Now this is where a super powerful advantage becomes somewhat of a nuisance to us. Big Query can create tables on the fly if you supply a schema along with your payload, this is super great inside of pipelines and solutions, but in our case, we need to establish the table beforehand. The process is straightforward as you can export a CSV from the IRIS Database quite easily with something like DBeaver etc, and when you have it, you can invoke the "create table" dialog underneath the dataset you created and use the CSV to create your table. Make sure you have "auto generate schema" checked at the bottom of the dialog.

This should complete your Google Cloud Platform setup, and we should be ready configure and run our Dataflow job.

Google Dataflow Job
If you followed the steps above you should have the following in your inventory to execute the job to read your InterSystems IRIS data and ingest it into Google Big Query using Google Dataflow.

In the Google Cloud Console, head over to Dataflow and select "Create Job from Template"

This is a rather unnecessary/exhaustive illustration on how to instruct you to fill out a form with the generated pre-requisites, but it calls out the source of the components...

... to round it out, make sure you expand the bottom section and supply your credentials for IRIS.

For the ones who found those screenshots offensive to your intelligence, here is the alternate route to go to keep you inside your comfort zone in the CLI to run the job:

gcloud dataflow jobs run iris-2-bq-dataflow \
--gcs-location gs://dataflow-templates-us-central1/latest/Jdbc_to_BigQuery \
--region us-central1 --num-workers 2 \
--staging-location gs://iris-2-datastudio/tmp \
--parameters connectionURL=jdbc:IRIS://k8s-c5ce7068-a4244044-265532e16d-2be47d3d6962f6cc.elb.us-east-1.amazonaws.com:1972/USER,driverClassName=com.intersystems.jdbc.IRISDriver,query=SELECT TABLE_CATALOG, TABLE_SCHEMA, TABLE_NAME, TABLE_TYPE, SELF_REFERENCING_COLUMN_NAME, REFERENCE_GENERATION, USER_DEFINED_TYPE_CATALOG, USER_DEFINED_TYPE_SCHEMA, USER_DEFINED_TYPE_NAME, IS_INSERTABLE_INTO, IS_TYPED, CLASSNAME, DESCRIPTION, OWNER, IS_SHARDED FROM INFORMATION_SCHEMA.TABLES;,outputTable=iris-2-datastudio:irisdata.dataflowtable,driverJars=gs://iris-2-datastudio/intersystems-jdbc-3.3.0.jar,bigQueryLoadingTemporaryDirectory=gs://iris-2-datastudio/input,username=SQLAdmin,password=Testing12!

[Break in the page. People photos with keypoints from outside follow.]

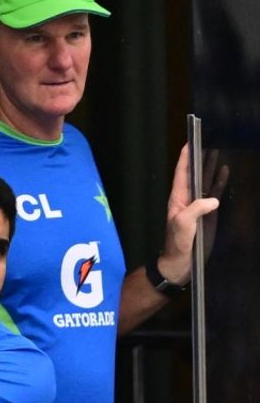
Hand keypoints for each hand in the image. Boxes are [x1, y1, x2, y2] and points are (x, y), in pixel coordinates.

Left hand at [159, 144, 227, 282]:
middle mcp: (188, 199)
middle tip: (208, 140)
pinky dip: (219, 182)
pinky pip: (214, 194)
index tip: (190, 141)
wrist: (181, 263)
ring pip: (205, 182)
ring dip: (211, 167)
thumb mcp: (183, 224)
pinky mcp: (208, 214)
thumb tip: (213, 199)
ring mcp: (198, 206)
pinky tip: (225, 172)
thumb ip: (196, 209)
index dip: (185, 158)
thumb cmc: (177, 243)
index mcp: (178, 198)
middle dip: (200, 158)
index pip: (182, 173)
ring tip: (218, 150)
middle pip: (195, 174)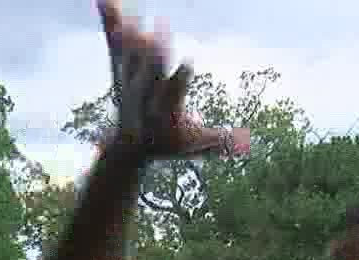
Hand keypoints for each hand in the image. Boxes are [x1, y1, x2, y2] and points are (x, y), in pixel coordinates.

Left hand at [99, 0, 252, 159]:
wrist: (129, 146)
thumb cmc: (167, 142)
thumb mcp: (193, 145)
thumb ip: (218, 141)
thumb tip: (247, 141)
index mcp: (165, 108)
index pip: (175, 92)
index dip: (181, 79)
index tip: (188, 64)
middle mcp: (145, 92)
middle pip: (150, 69)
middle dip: (154, 53)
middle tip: (157, 31)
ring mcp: (129, 78)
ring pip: (129, 51)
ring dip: (129, 30)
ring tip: (124, 9)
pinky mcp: (120, 67)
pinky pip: (114, 41)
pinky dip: (110, 20)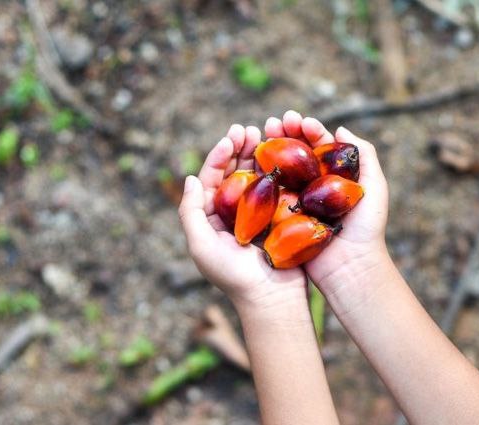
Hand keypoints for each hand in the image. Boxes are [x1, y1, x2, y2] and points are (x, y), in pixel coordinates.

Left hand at [179, 124, 307, 311]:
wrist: (272, 299)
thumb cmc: (233, 277)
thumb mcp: (201, 246)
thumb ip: (190, 212)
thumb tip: (191, 179)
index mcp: (213, 217)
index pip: (213, 178)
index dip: (219, 154)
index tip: (231, 137)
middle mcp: (236, 212)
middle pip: (236, 171)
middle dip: (241, 147)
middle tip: (249, 128)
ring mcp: (261, 214)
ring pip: (259, 175)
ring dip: (261, 153)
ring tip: (266, 134)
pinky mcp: (283, 217)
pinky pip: (281, 188)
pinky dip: (282, 169)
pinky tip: (287, 154)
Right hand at [262, 111, 390, 291]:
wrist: (350, 266)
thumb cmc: (366, 228)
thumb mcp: (374, 187)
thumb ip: (364, 156)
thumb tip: (341, 129)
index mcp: (332, 176)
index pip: (318, 145)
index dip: (307, 129)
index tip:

Once you have kicked off your job, you can bask in the glory a successful job run:

Results

Taking a look at our source data and query in InterSystems Cloud SQL...

... and then Inspecting the results in Big Query, it appears we do in fact, have InterSystems IRIS Data in Big Query.

Once we have the data in Big Query, it is trivial to include our IRIS data into Data Studio by selecting Big Query as the data source... this example below is missing some flair, but you can quickly see the IRIS data ready for manipulation in your Data Studio project.